RolStoppable said: 5 should be the average. 1. Your argument ignores that a large number of bad games are skipped altogether. Due to the large number of game releases nowadays, only the more interesting games get reviewed. The exclusion of obvious stinkers pushes the average score of reviewed games above what the average score would be if all games got reviewed without exceptions. 2. If you put fitting in with Metacritic above being of service to your readers, then you have already fundamentally failed as a reviewer. 3. That's just stupid. A scale of 0-10 has a clearly defined floor and ceiling as opposed to the weight of humans. The big flaw of using 7/10 as an average on a 10-point-scale is that it becomes hard to make distinctions between just above average games, good games, great games and all-time greats. Additionally, a large portion of the scale remains unused. The thinking that 7/10 should be used as the average is why it's hard to trust scores of 8/10; it might just be an average game that the reviewer liked something about, but now it has been elevated in the range where only good games should score. Conversely, you can have an anticipated game from an established IP that the reviewer was slightly disappointed with and it gets an 8/10 all the same. |
1. What should count as a game though? Fan works? Flash games? Only games on the official e-shops of their respective consoles? Should there be a different average number per platform? Steam has way more shovelware than PSN, XBL, or the E-Shop.
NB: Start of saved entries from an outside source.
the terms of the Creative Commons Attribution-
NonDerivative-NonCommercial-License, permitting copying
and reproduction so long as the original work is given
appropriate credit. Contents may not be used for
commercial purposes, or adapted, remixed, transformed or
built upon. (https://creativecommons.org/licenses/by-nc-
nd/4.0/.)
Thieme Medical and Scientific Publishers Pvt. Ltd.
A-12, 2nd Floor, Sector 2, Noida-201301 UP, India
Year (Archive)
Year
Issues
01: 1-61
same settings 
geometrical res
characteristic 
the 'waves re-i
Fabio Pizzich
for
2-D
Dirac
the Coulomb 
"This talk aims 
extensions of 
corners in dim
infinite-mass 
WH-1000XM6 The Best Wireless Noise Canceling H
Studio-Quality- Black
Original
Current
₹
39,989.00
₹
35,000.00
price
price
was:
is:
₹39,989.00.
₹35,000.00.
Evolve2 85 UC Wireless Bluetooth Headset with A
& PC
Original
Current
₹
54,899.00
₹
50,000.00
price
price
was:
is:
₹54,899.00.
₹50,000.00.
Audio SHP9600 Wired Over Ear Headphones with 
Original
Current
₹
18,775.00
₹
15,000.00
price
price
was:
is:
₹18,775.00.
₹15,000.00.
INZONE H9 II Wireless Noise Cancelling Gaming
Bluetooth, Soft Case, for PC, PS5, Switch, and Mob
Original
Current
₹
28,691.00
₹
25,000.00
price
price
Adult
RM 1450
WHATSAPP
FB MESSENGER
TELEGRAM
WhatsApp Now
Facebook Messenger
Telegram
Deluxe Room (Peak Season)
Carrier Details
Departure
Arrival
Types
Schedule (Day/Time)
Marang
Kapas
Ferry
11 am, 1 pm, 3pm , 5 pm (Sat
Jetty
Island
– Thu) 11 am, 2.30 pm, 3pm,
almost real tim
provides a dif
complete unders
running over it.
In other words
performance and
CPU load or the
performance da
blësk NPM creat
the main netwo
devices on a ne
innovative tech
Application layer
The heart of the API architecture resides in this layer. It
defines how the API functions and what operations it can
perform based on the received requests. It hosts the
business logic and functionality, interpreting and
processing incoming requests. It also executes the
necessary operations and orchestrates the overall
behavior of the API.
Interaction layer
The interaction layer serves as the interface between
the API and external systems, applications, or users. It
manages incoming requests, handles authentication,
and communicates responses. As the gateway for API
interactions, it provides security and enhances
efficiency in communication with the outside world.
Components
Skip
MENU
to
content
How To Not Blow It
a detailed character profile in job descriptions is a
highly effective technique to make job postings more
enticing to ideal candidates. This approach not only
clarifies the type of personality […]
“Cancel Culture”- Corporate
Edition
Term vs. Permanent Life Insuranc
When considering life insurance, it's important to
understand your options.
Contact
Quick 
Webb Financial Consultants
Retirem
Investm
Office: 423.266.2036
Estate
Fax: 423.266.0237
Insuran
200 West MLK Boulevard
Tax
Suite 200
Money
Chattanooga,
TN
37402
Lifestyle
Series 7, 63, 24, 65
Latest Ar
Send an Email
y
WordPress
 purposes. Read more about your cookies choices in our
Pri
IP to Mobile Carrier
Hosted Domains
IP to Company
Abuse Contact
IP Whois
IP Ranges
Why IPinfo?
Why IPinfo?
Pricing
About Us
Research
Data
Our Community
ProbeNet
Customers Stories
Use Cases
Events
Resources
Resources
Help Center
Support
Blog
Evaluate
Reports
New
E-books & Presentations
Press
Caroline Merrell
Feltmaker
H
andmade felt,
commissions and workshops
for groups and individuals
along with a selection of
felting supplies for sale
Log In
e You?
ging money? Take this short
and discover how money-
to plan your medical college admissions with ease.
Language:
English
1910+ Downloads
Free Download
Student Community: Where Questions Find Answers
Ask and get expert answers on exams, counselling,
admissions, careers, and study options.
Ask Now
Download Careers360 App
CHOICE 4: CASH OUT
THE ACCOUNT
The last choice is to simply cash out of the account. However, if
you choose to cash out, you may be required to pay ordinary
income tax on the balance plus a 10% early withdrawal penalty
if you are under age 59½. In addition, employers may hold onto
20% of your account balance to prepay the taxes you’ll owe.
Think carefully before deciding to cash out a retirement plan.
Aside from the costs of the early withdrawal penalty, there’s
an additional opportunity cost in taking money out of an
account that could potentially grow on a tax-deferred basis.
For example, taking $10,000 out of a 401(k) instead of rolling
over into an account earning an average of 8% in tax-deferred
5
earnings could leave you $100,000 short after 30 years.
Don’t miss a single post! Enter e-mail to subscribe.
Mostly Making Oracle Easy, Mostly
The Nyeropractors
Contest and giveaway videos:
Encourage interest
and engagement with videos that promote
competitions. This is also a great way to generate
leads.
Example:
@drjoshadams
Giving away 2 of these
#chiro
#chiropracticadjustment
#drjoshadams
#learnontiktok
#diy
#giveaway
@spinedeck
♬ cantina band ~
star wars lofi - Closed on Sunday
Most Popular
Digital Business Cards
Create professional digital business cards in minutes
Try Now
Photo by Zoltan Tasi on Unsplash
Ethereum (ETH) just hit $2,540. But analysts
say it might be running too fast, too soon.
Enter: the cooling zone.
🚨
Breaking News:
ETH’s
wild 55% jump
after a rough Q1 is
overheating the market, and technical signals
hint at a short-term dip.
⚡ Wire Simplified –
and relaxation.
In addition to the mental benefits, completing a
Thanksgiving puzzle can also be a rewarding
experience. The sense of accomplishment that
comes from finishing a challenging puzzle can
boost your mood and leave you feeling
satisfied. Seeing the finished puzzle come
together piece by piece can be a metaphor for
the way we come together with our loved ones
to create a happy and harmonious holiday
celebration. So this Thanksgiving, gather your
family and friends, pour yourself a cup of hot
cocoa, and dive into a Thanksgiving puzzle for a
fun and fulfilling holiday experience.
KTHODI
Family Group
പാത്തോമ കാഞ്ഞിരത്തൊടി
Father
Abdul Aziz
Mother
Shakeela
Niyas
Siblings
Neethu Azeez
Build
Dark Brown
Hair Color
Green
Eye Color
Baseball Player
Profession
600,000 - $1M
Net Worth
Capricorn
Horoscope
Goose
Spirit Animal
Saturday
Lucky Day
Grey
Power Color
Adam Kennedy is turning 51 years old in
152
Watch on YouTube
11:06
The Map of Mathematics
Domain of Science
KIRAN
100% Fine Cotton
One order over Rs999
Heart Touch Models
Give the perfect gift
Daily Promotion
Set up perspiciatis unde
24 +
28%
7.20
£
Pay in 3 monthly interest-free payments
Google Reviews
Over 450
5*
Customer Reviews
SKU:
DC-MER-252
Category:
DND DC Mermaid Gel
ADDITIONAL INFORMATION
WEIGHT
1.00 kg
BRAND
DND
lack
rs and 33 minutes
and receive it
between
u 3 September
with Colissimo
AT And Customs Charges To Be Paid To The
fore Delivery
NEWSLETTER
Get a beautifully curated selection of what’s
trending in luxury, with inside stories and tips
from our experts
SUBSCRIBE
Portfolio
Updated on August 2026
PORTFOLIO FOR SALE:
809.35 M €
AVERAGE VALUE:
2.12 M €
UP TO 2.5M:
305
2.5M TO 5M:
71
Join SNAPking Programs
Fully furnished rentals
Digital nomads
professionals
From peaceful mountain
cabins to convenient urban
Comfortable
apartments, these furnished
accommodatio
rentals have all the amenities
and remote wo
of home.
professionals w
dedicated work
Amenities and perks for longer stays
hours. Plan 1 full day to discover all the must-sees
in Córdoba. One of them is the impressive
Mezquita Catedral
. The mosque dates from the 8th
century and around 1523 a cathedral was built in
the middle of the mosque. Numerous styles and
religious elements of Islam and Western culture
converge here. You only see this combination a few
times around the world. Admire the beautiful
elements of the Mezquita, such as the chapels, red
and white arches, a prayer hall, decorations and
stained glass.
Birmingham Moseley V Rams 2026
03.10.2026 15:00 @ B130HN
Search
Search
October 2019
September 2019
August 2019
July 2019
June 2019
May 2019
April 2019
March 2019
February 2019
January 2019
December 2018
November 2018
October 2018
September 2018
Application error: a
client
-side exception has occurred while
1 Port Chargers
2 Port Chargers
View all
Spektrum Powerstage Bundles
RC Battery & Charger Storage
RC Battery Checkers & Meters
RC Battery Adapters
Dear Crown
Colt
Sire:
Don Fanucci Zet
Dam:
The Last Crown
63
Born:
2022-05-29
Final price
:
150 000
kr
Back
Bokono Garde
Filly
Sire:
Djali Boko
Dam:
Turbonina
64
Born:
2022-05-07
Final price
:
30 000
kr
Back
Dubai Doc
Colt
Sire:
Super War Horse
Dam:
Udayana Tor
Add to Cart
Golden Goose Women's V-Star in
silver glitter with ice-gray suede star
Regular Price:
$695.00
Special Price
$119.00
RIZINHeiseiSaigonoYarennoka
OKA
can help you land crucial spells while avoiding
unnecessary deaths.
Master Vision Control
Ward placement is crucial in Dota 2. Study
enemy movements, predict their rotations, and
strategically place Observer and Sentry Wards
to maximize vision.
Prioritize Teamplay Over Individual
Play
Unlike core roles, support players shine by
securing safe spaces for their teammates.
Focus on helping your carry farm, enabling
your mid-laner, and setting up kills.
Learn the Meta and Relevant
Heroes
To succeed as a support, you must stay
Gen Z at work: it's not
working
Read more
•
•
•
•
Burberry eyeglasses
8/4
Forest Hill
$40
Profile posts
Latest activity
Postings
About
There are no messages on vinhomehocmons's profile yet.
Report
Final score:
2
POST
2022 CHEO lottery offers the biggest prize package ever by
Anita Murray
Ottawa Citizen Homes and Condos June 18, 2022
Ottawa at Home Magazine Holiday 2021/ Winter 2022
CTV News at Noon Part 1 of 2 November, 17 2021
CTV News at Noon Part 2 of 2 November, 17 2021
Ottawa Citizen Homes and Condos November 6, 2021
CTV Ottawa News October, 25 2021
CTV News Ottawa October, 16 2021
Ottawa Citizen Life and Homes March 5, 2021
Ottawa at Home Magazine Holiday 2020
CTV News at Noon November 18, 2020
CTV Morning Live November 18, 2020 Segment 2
2. What if most of your readers wind up finding you through metacritic? I'm not a fan of the site anymore, but there's no denying their effect on the industry. I sure wouldn't want a potential reader to glance at my metacritic blurb, and go "Wow, what a stupid site! He gave Fallout 4 a 6/10! He must have hated it!"
3. Yeah, using humans as my example doesn't work. I need to find something with a clearly defined floor and ceiling. Maybe vehicles allowed on U.S. highways would work? I mean regulators have probably put a set limit on both ends of the weight spectrum, for safety reasons.